Research

AI Compiler on Heterogeneous AI Accelerator
This project aims to develop an AI compiler framework that conducts the graph-level optimization, operator scheduling, operator fusion, and memory allocation to improve the modern AI accelerators (GPU, NPU) consisting of different specialized engines. We prefer candidate students having knowledge on C/C++, CUDA, llvm, MLIR on this project. This project is supported by MOST [NeuralPS 23][HPCA 24][TECS 24] [HPCA 25]
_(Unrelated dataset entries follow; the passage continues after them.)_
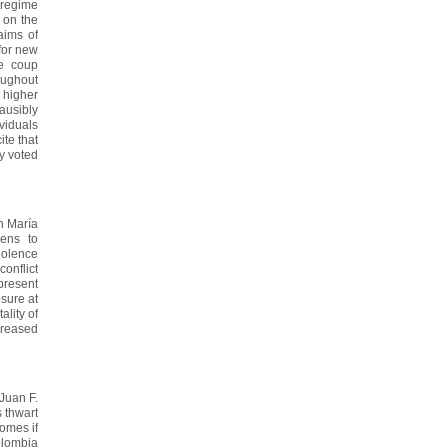
 regime
 on the
aims of
 for new
he coup
oughout
 higher
ausibly
ividuals
ite that
ly voted
h María
ens to
iolence
onflict
 present
osure at
ality of
ncreased
Juan F.
 thwart
omes if
olombia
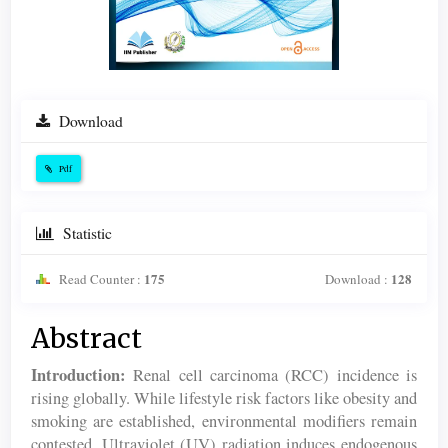
Download
Pdf
Statistic
175
128
Read Counter :
Download :
Main
Abstract
Article
Introduction:
Renal cell carcinoma (RCC) incidence is
Content
rising globally. While lifestyle risk factors like obesity and
smoking are established, environmental modifiers remain
contested. Ultraviolet (UV) radiation induces endogenous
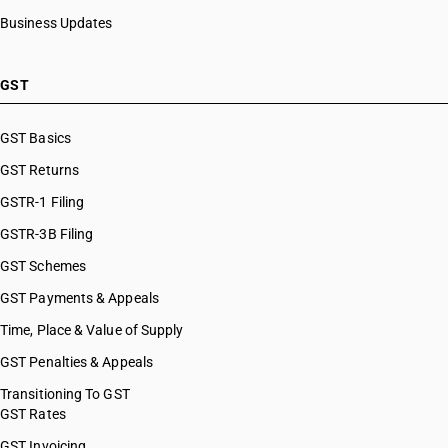
Business Updates
GST
GST Basics
GST Returns
GSTR-1 Filing
GSTR-3B Filing
GST Schemes
GST Payments & Appeals
Time, Place & Value of Supply
GST Penalties & Appeals
Transitioning To GST
GST Rates
GST Invoicing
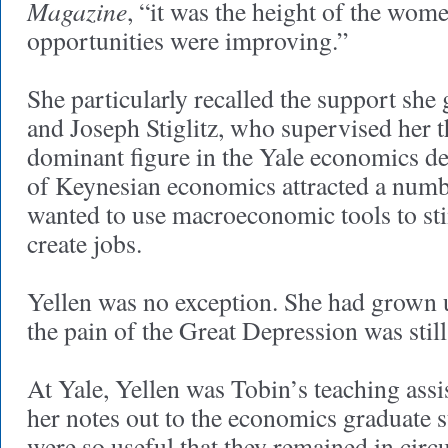
Magazine
, “it was the height of the wo
opportunities were improving.”
She particularly recalled the support sh
and Joseph Stiglitz, who supervised her t
dominant figure in the Yale economics de
of Keynesian economics attracted a num
wanted to use macroeconomic tools to st
create jobs.
Yellen was no exception. She had grown
the pain of the Great Depression was sti
At Yale, Yellen was Tobin’s teaching assi
her notes out to the economics graduate 
were so useful that they remained in circu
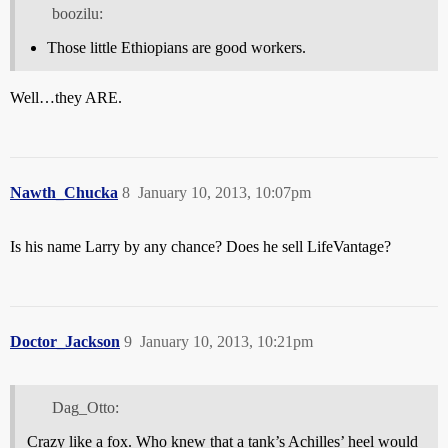
boozilu:
Those little Ethiopians are good workers.
Well…they ARE.
Nawth_Chucka
8
January 10, 2013, 10:07pm
Is his name Larry by any chance? Does he sell LifeVantage?
Doctor_Jackson
9
January 10, 2013, 10:21pm
Dag_Otto:
Crazy like a fox. Who knew that a tank’s Achilles’ heel would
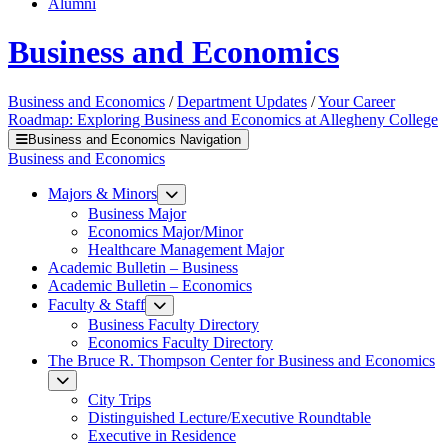
Alumni
Business and Economics
Business and Economics
/
Department Updates
/
Your Career
Roadmap: Exploring Business and Economics at Allegheny College
Business and Economics Navigation
Business and Economics
Majors & Minors
Business Major
Economics Major/Minor
Healthcare Management Major
Academic Bulletin – Business
Academic Bulletin – Economics
Faculty & Staff
Business Faculty Directory
Economics Faculty Directory
The Bruce R. Thompson Center for Business and Economics
City Trips
Distinguished Lecture/Executive Roundtable
Executive in Residence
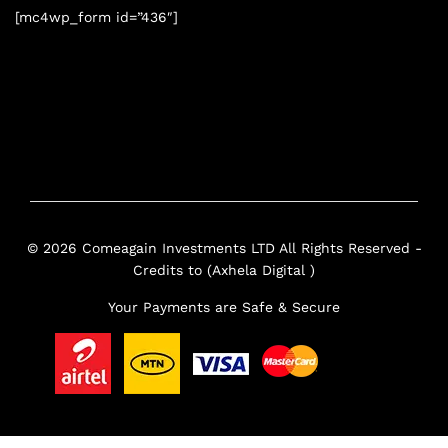
[mc4wp_form id=”436″]
© 2026 Comeagain Investments LTD All Rights Reserved -
Credits to (Axhela Digital )
Your Payments are Safe & Secure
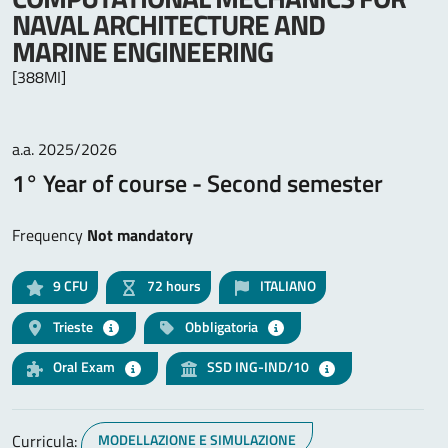
NAVAL ARCHITECTURE AND
MARINE ENGINEERING
[388MI]
a.a. 2025/2026
1° Year of course - Second semester
Frequency
Not mandatory
9
CFU
72 hours
ITALIANO
Trieste
Obbligatoria
Oral Exam
SSD ING-IND/10
Curricula:
MODELLAZIONE E SIMULAZIONE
Energy-efficient Domain-Specific Accelerator Hardware Design
This project aims to craft energy-efficient domain-specific hardware accelerator including neural processing unit (NPU), systolic array, and even GPU for the acceleration of LLM inference and Quantum Circuit Simulation, ray-tracing, and Post-quantum cryptography. This project pursues candidates with knowledge of digical logic design, VLSI, Verilog programming, RISC-V CPU and deep neural network. This project is supported by MOST, Google Research Grant
High-Performance GPU Architecture and Compilation
This project aims to optimize the performance of modern GPU architecture and programming models. This project will design new ray tracing accelerator, and craft high-performance programming models on deep neural network workloads. This project pursues candidates with the knowledge of the GPU, CUDA, Triton, PyTorch, C/C++, computer graphics, and deep neural network. This project is supported by MediaTek and MOST. [HPCA 21] [ASP-DAC 22] [ASP-DAC 23] [ISCA 25]
AI for EDA and Robotic
This project pursues candidates who want to know the way to generate RTL and circuit validation through AI and robotic control system/OS/middleware on embedded low-power CPU/NPU.